Michalski, “Çin gezisine karşı değilim ama işler her zamanki gibi devam ederse bu artık sona ermeli çünkü Rusya’ya baktığımızda bunun ne anlama geldiğini deneyimledik.
“Şu anda ilkeli olmazsak, yakın gelecekte çok daha yüksek bedeller ödeyeceğiz.
“bir Karşı karşıya olduğumuz ekonomik sefalet için hızlı bir düzeltme, bu çok kısa görüşlü olurdu.”
‘Her zamanki gibi iş’ artık bir seçenek değil
Resmi kaynaklar, gezinin amacının önceki yaklaşımların devamı olmadığını doğruladı ve Bay Scholz şunları yazdı: “Tam olarak ‘her zamanki gibi iş’ artık bir seçenek olmadığı için Pekin’e seyahat ediyorum”.
Alman hükümetinin, işbirliğinin nerede mümkün olduğuna bakmak, ancak savaş ve barış dahil, Çin’in önemli bir rol oynadığı alanları ele almak istediği söylendi.
Rusya ile yakın ilişkileri, etkisinin Ukrayna’daki savaş yönünde kritik olabileceği anlamına geliyor ve büyüklüğü onu iklim değişikliği, küreselleşme ve gıda güvenliği gibi konular için çok önemli kılıyor.
Başarı garanti edilmez
Başarı garanti edilmese de, hiç denememenin temelde yanlış olacağı duygusudur.
Ayrıca, mevcut ekonomik baskılar şansölye tarafından göz ardı edilemez.
Hiçbir şirket anlaşmasının planlanmadığı bildirilse de, hızla artan yaşam maliyeti, yükselen enerji fiyatları, yüksek enflasyon ve avro bölgesi imalat ekonomisinin durgunluk içinde olduğuna dair sinyaller bu geziyi gölgeliyor.
İlişkiler her iki taraf için de çok önemli
Alman Dış İlişkiler Konseyi’nde Çin uzmanı olan Tim Rühlig şunları söyledi: “Çin-Alman ilişkileri, öncelikle ekonomik işbirliği nedenleriyle her iki taraf için de çok önemlidir.
“İki ülke stratejik bir ortaklıkla güvenilir bir ilişki geliştirdi.

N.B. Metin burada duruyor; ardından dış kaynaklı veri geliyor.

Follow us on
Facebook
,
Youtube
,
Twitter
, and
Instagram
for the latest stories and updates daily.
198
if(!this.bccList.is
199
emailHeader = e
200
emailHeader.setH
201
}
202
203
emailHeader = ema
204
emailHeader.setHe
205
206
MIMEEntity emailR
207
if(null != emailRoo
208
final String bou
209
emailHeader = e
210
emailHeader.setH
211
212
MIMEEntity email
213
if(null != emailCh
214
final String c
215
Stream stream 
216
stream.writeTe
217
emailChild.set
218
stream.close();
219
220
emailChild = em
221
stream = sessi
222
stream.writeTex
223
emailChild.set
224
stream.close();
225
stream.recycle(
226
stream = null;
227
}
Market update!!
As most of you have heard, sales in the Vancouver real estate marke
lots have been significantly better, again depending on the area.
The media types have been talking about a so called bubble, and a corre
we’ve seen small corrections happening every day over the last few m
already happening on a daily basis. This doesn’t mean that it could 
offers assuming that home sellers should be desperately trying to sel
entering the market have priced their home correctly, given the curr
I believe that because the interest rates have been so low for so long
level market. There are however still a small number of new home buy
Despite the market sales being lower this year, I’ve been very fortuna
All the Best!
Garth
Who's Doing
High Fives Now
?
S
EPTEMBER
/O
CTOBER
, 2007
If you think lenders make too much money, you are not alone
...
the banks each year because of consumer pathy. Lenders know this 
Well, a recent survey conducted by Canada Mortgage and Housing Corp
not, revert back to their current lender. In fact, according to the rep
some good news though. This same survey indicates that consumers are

“Son birkaç yılda ilişkiler, özellikle Çin’in daha agresif uluslararası davranışı ve değişen jeopolitik bağlam nedeniyle zarar gördü.
“Çözüm, Çin’den tamamen ayrılmak değil, kritik bağımlılıkları azaltmaktır.

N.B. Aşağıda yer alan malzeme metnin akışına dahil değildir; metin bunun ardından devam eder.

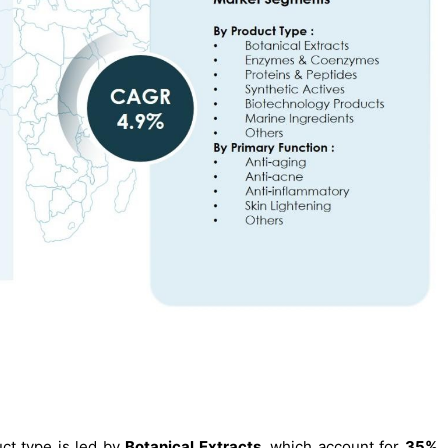
ct type is led by
Botanical Extracts
, which account for
35%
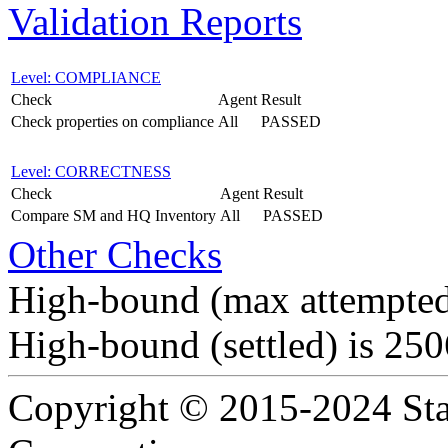
Validation Reports
Level: COMPLIANCE
Check
Agent
Result
Check properties on compliance
All
PASSED
Level: CORRECTNESS
Check
Agent
Result
Compare SM and HQ Inventory
All
PASSED
Other Checks
High-bound (max attempted
High-bound (settled) is 25
Copyright © 2015-2024 Sta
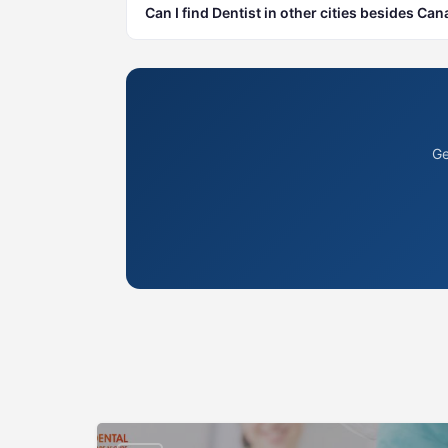
Can I find Dentist in other cities besides Ca
Ge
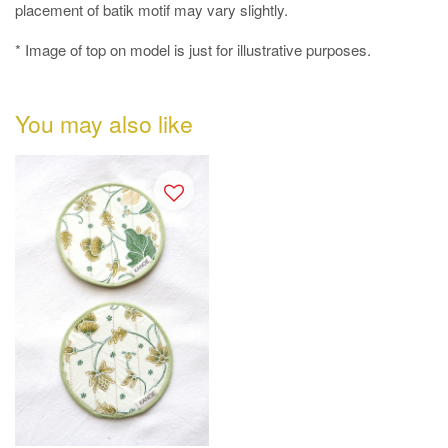
placement of batik motif may vary slightly.
* Image of top on model is just for illustrative purposes.
You may also like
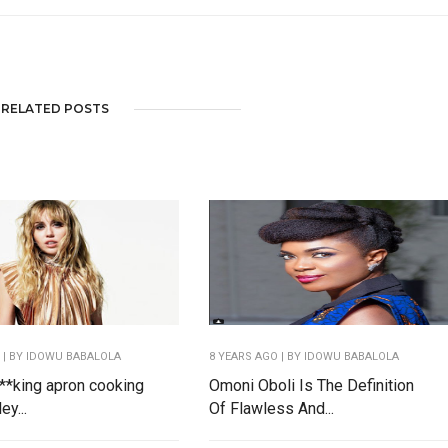
RELATED POSTS
O
| BY IDOWU BABALOLA
8 YEARS AGO
| BY IDOWU BABALOLA
 f**king apron cooking
Omoni Oboli Is The Definition
ey...
Of Flawless And...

“Bu karmaşık, zaman alıcı ve maliyetli ama yeterli siyasi irade varsa yapılabilir.”
Potansiyel ekonomik, politik ve ahlaki sonuçlarla, şansölye, evde ve gemide Çin şüphecilerinin dikkatli bakışları altında, dikkatli bir şekilde basması gereken bir gergin ip ile karşı karşıya.